Nous célébrons la presse cette semaine. En lieu et place de ce festin, la colère se lit sur les visages et les écrits des confrères. La presse au Mali, il n’en existe pas. Chacun se trace un chemin car les membres de la famille n’ont pas les mêmes objectifs. Au moment où certains se battent pour la corporation, pour l’unité, d’autres, principalement des décideurs, adoptent le célèbre principe : ‘’diviser pour mieux régner’’. Ils ont monnayé la profession. Ils sont à la solde des politiques et n’ont qu’un seul objectif : se faire de l’argent. Oui l’argent est le nerf de la guerre, mais la profession de journaliste doit répondre à certaines normes qui privilégient le choix du juste, du vrai quel qu’en soit le prix à payer. A travers le monde, des journalistes meurent pour le respect de ces valeurs.
Malheureusement au Mali, nous assistons à une nouvelle race de journalistes appelée le journalisme alimentaire. Des patrons de presse qui doivent revendiquer au nom de la presse, ont pris le goût de l’argent. Ils sont devenus des opérateurs économiques, des hommes d’affaires. Ils ne défendent plus la cause de la profession. Ils détournent les aides destinées à l’amélioration des conditions de vie de la presse. Ils se soucient peu de la sécurité des journalistes qui sont exposés à toutes sortes de danger : Des interpellations, des agressions parfois des disparitions. Ces dernières années, le tableau est sombre au Mali. Au-delà des agressions physiques, des journalistes reçoivent des menaces pour la simple raison qu’ils dénoncent des pratiques mafieuses devenues le quotidien de nos gouvernants. Leurs contrats sont résiliés avec des structures étatiques, les ondes des radios sont brouillées… et depuis plus d’une année, nous subissons un fait devenu insoutenable. Il s’agit de la disparition de notre confrère Birama Touré du journal ‘’Le Sphinx’’. Le régime n’a consenti aucun effort remarquable pour que nous puissions avoir de ses nouvelles. Au niveau de la presse, ce qui se passe est inadmissible. Pas de solidarité autour de la question. A part quelques journaux de la place qui évoquent le sujet, la grande majorité a oublié Birama. Nos responsables particulièrement les chefs des associations faitières sont passifs. Aucune décision forte afin de pousser le régime à nous dire où se trouve notre confrère. Alors que dans des circonstances pareilles, la première des choses devrait être une journée sans presse comme nous avons l’habitude de le faire pour soutenir des grands patrons de la presse agressés à un moment donné.
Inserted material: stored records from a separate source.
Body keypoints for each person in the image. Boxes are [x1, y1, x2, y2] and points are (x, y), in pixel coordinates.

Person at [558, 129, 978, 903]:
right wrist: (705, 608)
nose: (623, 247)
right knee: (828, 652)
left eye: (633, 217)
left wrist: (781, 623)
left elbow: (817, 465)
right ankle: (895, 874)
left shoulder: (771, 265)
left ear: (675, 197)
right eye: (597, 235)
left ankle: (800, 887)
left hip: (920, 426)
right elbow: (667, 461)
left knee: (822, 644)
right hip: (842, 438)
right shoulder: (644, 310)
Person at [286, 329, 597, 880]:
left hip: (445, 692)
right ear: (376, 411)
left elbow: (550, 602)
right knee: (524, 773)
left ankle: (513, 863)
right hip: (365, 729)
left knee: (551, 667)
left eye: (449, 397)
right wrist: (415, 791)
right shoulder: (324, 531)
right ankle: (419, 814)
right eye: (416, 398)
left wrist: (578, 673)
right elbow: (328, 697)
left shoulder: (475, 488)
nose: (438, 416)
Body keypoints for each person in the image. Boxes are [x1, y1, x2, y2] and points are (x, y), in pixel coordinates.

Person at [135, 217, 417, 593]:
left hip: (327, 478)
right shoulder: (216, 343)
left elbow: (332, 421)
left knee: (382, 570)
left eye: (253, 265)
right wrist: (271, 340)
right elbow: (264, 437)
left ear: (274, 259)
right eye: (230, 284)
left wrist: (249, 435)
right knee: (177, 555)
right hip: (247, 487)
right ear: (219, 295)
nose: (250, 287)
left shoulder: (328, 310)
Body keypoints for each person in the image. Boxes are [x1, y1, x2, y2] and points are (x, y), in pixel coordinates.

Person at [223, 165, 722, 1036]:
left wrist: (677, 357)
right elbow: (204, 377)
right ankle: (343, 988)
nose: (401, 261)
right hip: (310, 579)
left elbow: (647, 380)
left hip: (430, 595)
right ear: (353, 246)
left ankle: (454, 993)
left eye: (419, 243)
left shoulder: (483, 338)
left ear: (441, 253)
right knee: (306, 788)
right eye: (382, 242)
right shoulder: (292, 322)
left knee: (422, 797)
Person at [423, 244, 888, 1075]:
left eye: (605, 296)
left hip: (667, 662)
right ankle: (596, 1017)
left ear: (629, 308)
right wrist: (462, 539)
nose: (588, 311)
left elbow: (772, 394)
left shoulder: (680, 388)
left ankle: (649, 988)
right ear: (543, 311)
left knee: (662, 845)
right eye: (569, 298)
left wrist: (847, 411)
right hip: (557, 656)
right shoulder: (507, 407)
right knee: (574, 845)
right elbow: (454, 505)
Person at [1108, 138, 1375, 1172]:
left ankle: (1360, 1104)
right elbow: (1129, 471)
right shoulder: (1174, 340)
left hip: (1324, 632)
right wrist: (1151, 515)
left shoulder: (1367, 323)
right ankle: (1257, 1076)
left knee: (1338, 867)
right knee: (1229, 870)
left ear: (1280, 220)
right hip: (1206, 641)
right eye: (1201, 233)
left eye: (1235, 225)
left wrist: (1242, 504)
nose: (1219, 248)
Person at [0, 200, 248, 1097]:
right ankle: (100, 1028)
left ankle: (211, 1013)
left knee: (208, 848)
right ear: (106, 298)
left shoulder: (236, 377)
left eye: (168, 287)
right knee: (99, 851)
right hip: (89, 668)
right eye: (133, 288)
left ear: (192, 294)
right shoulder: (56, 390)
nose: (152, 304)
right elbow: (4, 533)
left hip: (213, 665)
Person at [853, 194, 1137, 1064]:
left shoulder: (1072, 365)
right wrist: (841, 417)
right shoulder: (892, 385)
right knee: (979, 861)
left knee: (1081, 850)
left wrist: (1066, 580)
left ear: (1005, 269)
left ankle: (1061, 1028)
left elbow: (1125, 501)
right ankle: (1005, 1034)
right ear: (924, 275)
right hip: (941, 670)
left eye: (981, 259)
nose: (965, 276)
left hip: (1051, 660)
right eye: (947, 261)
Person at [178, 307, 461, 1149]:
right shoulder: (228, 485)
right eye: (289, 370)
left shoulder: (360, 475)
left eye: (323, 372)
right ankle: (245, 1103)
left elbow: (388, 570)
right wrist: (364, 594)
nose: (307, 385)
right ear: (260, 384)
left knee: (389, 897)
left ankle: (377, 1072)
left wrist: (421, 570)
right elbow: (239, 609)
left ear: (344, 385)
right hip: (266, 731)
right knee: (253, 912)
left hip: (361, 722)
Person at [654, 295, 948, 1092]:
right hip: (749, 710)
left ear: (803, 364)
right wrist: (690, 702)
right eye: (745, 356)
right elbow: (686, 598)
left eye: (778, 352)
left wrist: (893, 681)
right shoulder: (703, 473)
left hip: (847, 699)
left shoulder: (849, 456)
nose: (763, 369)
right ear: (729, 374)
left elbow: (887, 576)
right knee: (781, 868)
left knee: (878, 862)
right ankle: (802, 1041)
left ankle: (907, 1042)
La presse quand on la choisit, c’est par amour. Mais cette vocation s’éteint à petit feu au Mali. La profession est devenue finalement passagère. Ceux qui accèdent une fois conscients des réalités précaires du milieu n’hésitent pas à partir lorsqu’une proposition plus meilleure se présente. Dans la famille de la presse, les journalistes et par-delà certains patrons de presse ne le cachent pas. ‘’ La presse malienne n’a pas de lendemain meilleur. Les décideurs, les chefs des associations faitières, ne défendent pas la cause de la profession et ils sont prêts à tout pour affaiblir la presse au profit de leurs intérêts égocentriques. Et tant qu’ils seront là, la presse mourra de sa belle mort tout doucement’’.
Malgré cette situation, certains journalistes tiennent. Ils se battent avec les moyens de bord pour sauver les missions régaliennes, essence du journalisme. Ils critiquent, proposent. Ce devoir républicain a fait d’eux, aux yeux de certains politiques et leurs fans aveuglés, des apatrides qu’il faut asphyxier à tout prix.
Nous subissons, mais nous résistons. Car la vie c’est un choix. La plume, elle est notre raison d’être et rien ne pourra nous dévier de ce chemin de carrière dans la profession. La plume ou rien. Cette façon de voir les choses nous renforce davantage tous les jours. Et nous mourrons plume dans la main tout en étant fidèles aux principes qui régissent la profession.